* _PASSAGE SHOWN_
[Start of section]
# New Stove Installed today!  Woohoo!



## Drayu (Dec 12, 2007)

Well today was install day.  First thing this morning I had the chimney sweep come, per the advice of hearth.com members!  Thanks guys, I was told it wasn't necessary by the installer, but I am glad I did anyways seeing that the chimney was 7" wide according to the installer (the liner was a 6" pipe so that leaves half inch on each side, better to have it cleaned).  Anyways, the installer came and it took him several hours to get it in, I made sure he installed a block plate, thanks again hearth.com members!  Now, it is in, it is burning, and the house is at 70 with no furnace running!  Only thing is that the upstairs is a little cooler, and my man room in the basement is 59 degrees!  I have to take care of that somehow else, but that is for a different day.  So, without further adieu, my Quadfire 4100i.

If you live in CT, then I would recommend using Black Swan in Newtown, CT.  Great store, great customer service, fabulous installer.  You will pay slightly higher here than other stores in CT I found, but they didn't give me the aire of confidence.


----------



## Hogwildz (Dec 12, 2007)

Looks real nice. Beautiful!
2 suggestions.
1- get those stocking away from the insert, they look kinda close and would suck if they caught aflame.
2- get that hearth extended out.
Looks fantastic though. Congrats!


----------



## Vic99 (Dec 12, 2007)

Rockin'

Good luck with it.


----------



## Drayu (Dec 12, 2007)

Thanks guys,
We are getting something from the floor from the place that installed it, not sure what is called, but I have to go pick it up tomorrow or Thursday.  As for the stockings, done.


----------



## webbie (Dec 12, 2007)

Great! A nice set of pics to demonstrate the basic steps. I would like to move this to the Perfect Picture after awhile and then perhaps link to it from a wiki article as a basic idea of what is involved in lining and installing an insert.
[End of section]
* _INPUT FOR THIS TASK_
[Start of section]
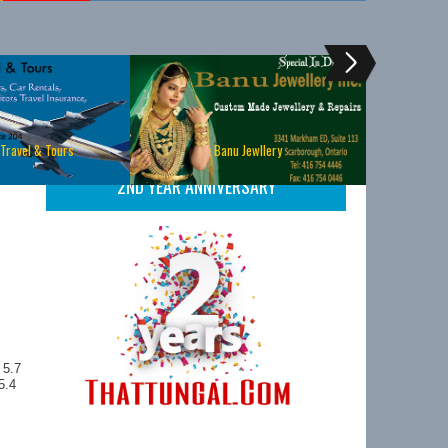
 Travel & Tours
Banu Jewllery
2ND YEAR ANNIVERSARY
 5.7
5.4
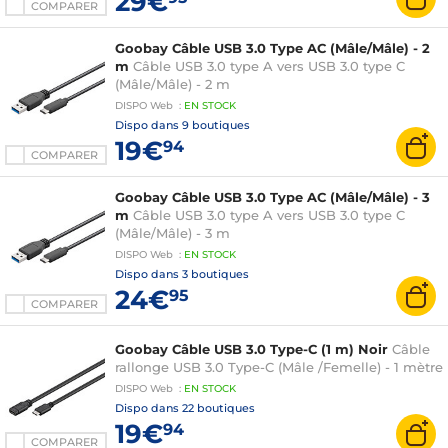
29€
COMPARER
Goobay Câble USB 3.0 Type AC (Mâle/Mâle) - 2
m
Câble USB 3.0 type A vers USB 3.0 type C
(Mâle/Mâle) - 2 m
DISPO
Web
:
EN
STOCK
Dispo dans
9 boutiques
19€
94
COMPARER
Goobay Câble USB 3.0 Type AC (Mâle/Mâle) - 3
m
Câble USB 3.0 type A vers USB 3.0 type C
(Mâle/Mâle) - 3 m
DISPO
Web
:
EN
STOCK
Dispo dans
3 boutiques
24€
95
COMPARER
Goobay Câble USB 3.0 Type-C (1 m) Noir
Câble
rallonge USB 3.0 Type-C (Mâle /Femelle) - 1 mètre
DISPO
Web
:
EN
STOCK
Dispo dans
22 boutiques
19€
94
COMPARER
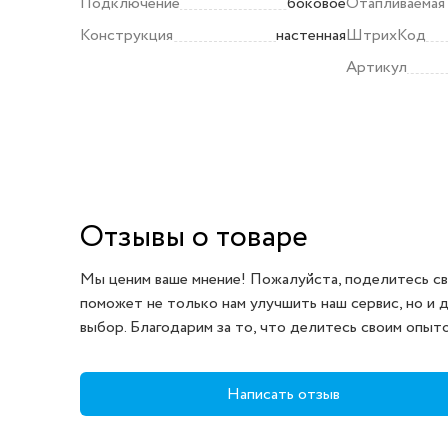
Подключение
боковое
Отапливаемая
Конструкция
настенная
ШтрихКод
Артикул
Отзывы о товаре
Мы ценим ваше мнение! Пожалуйста, поделитесь св
поможет не только нам улучшить наш сервис, но и 
выбор. Благодарим за то, что делитесь своим опыт
Написать отзыв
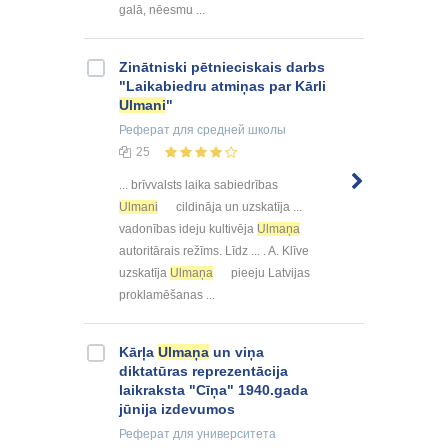
galā, nēesmu ...
Zinātniski pētnieciskais darbs
"Laikabiedru atmiņas par Kārli
Ulmani
"
Реферат
для средней школы
25
... brīvvalsts laika sabiedrības
Ulmani
cildināja un uzskatīja ...
vadonības ideju kultivēja
Ulmaņa
autoritārais režīms. Līdz ... . A. Klīve
uzskatīja
Ulmaņa
pieeju Latvijas
proklamēšanas ...
Kārļa
Ulmaņa
un viņa
diktatūras reprezentācija
laikraksta "Cīņa" 1940.gada
jūnija izdevumos
Реферат
для университета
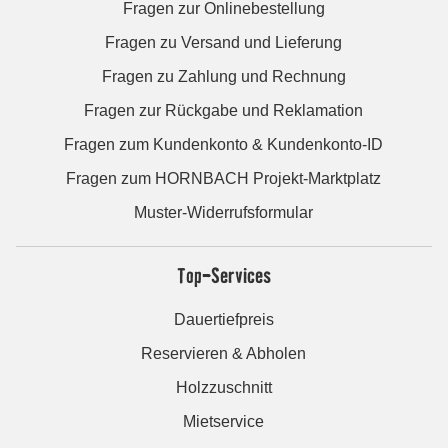
Fragen zur Onlinebestellung
Fragen zu Versand und Lieferung
Fragen zu Zahlung und Rechnung
Fragen zur Rückgabe und Reklamation
Fragen zum Kundenkonto & Kundenkonto-ID
Fragen zum HORNBACH Projekt-Marktplatz
Muster-Widerrufsformular
Top-Services
Dauertiefpreis
Reservieren & Abholen
Holzzuschnitt
Mietservice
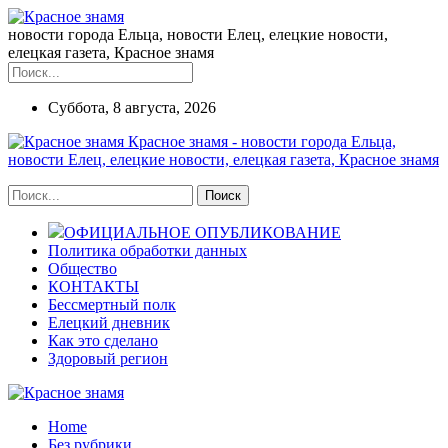
новости города Ельца, новости Елец, елецкие новости,
елецкая газета, Красное знамя
Суббота, 8 августа, 2026
Красное знамя - новости города Ельца,
новости Елец, елецкие новости, елецкая газета, Красное знамя
ОФИЦИАЛЬНОЕ ОПУБЛИКОВАНИЕ
Политика обработки данных
Общество
КОНТАКТЫ
Бессмертный полк
Елецкий дневник
Как это сделано
Здоровый регион
Home
Без рубрики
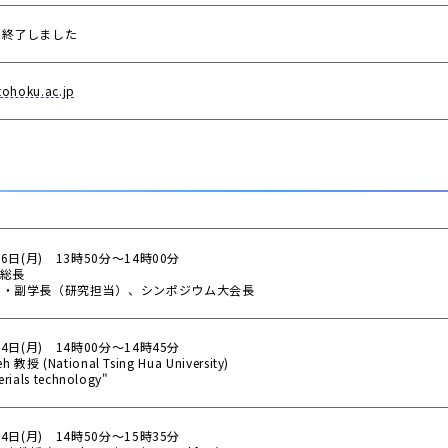
 終了しました
tohoku.ac.jp
6日(月) 13時50分～14時00分
 総長
事・副学長（研究担当）、シンポジウム大会長
4日(月) 14時00分～14時45分
教授 (National Tsing Hua University)
rials technology"
4日(月) 14時50分～15時35分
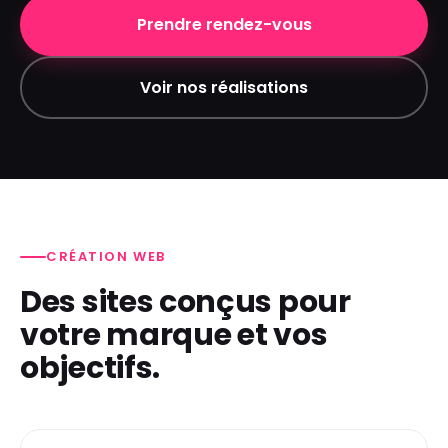
Prendre rendez-vous
Voir nos réalisations
CRÉATION WEB
Des sites conçus pour
votre marque et vos
objectifs.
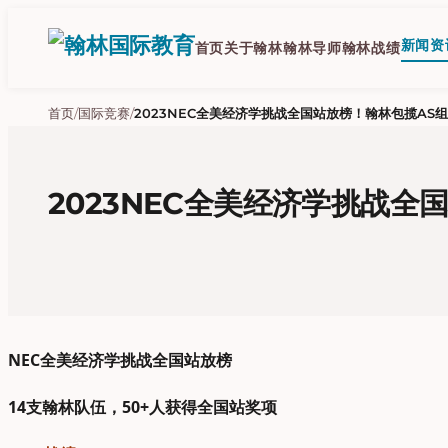
跳
至
新闻资
首页
关于翰林
翰林导师
翰林战绩
内
容
首页
/
国际竞赛
/
2023NEC全美经济学挑战全国站放榜！翰林包揽AS
2023NEC全美经济学挑战全
NEC全美经济学挑战
全国站放榜
14支翰林队伍，50+人获得全国站奖项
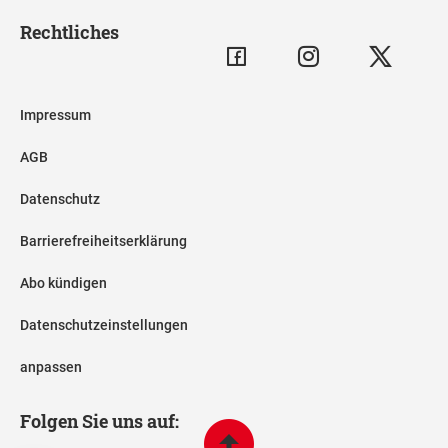
Rechtliches
Impressum
AGB
Datenschutz
Barrierefreiheitserklärung
Abo kündigen
Datenschutzeinstellungen
anpassen
Folgen Sie uns auf:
[End of section]
* _PROBLEMS TO SOLVE_
(1) Format the lines of the records as a numbered list, beginning at the line that contains "новости города Ельца, новости" and stopping after the line that contains "14支翰林队伍，50+人获得全国站奖项". Skip blank lines and leave the pictures out.
(2) Resume the forum thread about the new stove installation from the point where it ends.

* _ANSWERS_
(1)
1. новости города Ельца, новости Елец, елецкие новости,
2. елецкая газета, Красное знамя
3. Суббота, 8 августа, 2026
4. Красное знамя - новости города Ельца,
5. новости Елец, елецкие новости, елецкая газета, Красное знамя
6. ОФИЦИАЛЬНОЕ ОПУБЛИКОВАНИЕ
7. Политика обработки данных
8. Общество
9. КОНТАКТЫ
10. Бессмертный полк
11. Елецкий дневник
12. Как это сделано
13. Здоровый регион
14. Home
15. Без рубрики
16.  終了しました
17. tohoku.ac.jp
18. 6日(月) 13時50分～14時00分
19.  総長
20. 事・副学長（研究担当）、シンポジウム大会長
21. 4日(月) 14時00分～14時45分
22. 教授 (National Tsing Hua University)
23. rials technology"
24. 4日(月) 14時50分～15時35分
25. Prendre rendez-vous
26. Voir nos réalisations
27. CRÉATION WEB
28. Des sites conçus pour
29. votre marque et vos
30. objectifs.
31. 跳
32. 至
33. 新闻资
34. 首页
35. 关于翰林
36. 翰林导师
37. 翰林战绩
38. 内
39. 容
40. 首页
41. /
42. 国际竞赛
43. /
44. 2023NEC全美经济学挑战全国站放榜！翰林包揽AS
45. 2023NEC全美经济学挑战全
46. NEC全美经济学挑战
47. 全国站放榜
48. 14支翰林队伍，50+人获得全国站奖项

(2)
-findlater-


----------



## struggle (Dec 12, 2007)

Better be careful as the wood mafia will get you if they see anymore construction grade wood in your wood cradle(2X4s) :gulp: 

Does look very nice.


----------



## begreen (Dec 12, 2007)

Craig, I would add iceman's excellent pics to that wiki. Between these two posts, there are some great shots. 

Thanks for posting Drayu!


----------



## Drayu (Dec 12, 2007)

Thanks guys!  Had I known, I would have taken more pics   So, as for the construction grade wood, that is the pallet that the stove came on, had to use it up


----------



## Shipper50 (Dec 12, 2007)

Nice pics. I am glad one of us got their insert installed when scheduled. I have to wait another week for mine and hope to have as nice of fire as you do.

Shipper


----------



## Drayu (Dec 12, 2007)

Don't know if there is a place on these forums, but I would recommend the place that did ours if you live in CT.  They were a little more expensive, but I have been nothing but satisfied with everything from customer service to install.  The only downside to the place was that they are so busy you have to leave a message if you call, they do get back to you however!


----------



## webbie (Dec 12, 2007)

Burn the stove a couple weeks and put something in the ratings section. You can also mention the store of folks by name here in the thread if you like! Edit your first post to include it if you like.


----------



## PA. Woodsman (Dec 12, 2007)

It looks great. But I'm just curious; wasn't there any "break-in" period needed? I'm curious as to how you could immediately go to a full-bore fire? Best of luck and much enjoyment with it!


----------



## Drayu (Dec 12, 2007)

The installer told me to burn a few hours, let it cool, and repeat several times before burning nonstop.  Something about letting the paint cure.


1st post edited too.


----------



## PA. Woodsman (Dec 12, 2007)

Drayu said:
			
		

> The installer told me to burn a few hours, let it cool, and repeat several times before burning nonstop.  Something about letting the paint cure.
> 
> 
> 1st post edited too.



That's the correct thing to do-glad he told you. Enjoy it!


----------



## jtp10181 (Dec 13, 2007)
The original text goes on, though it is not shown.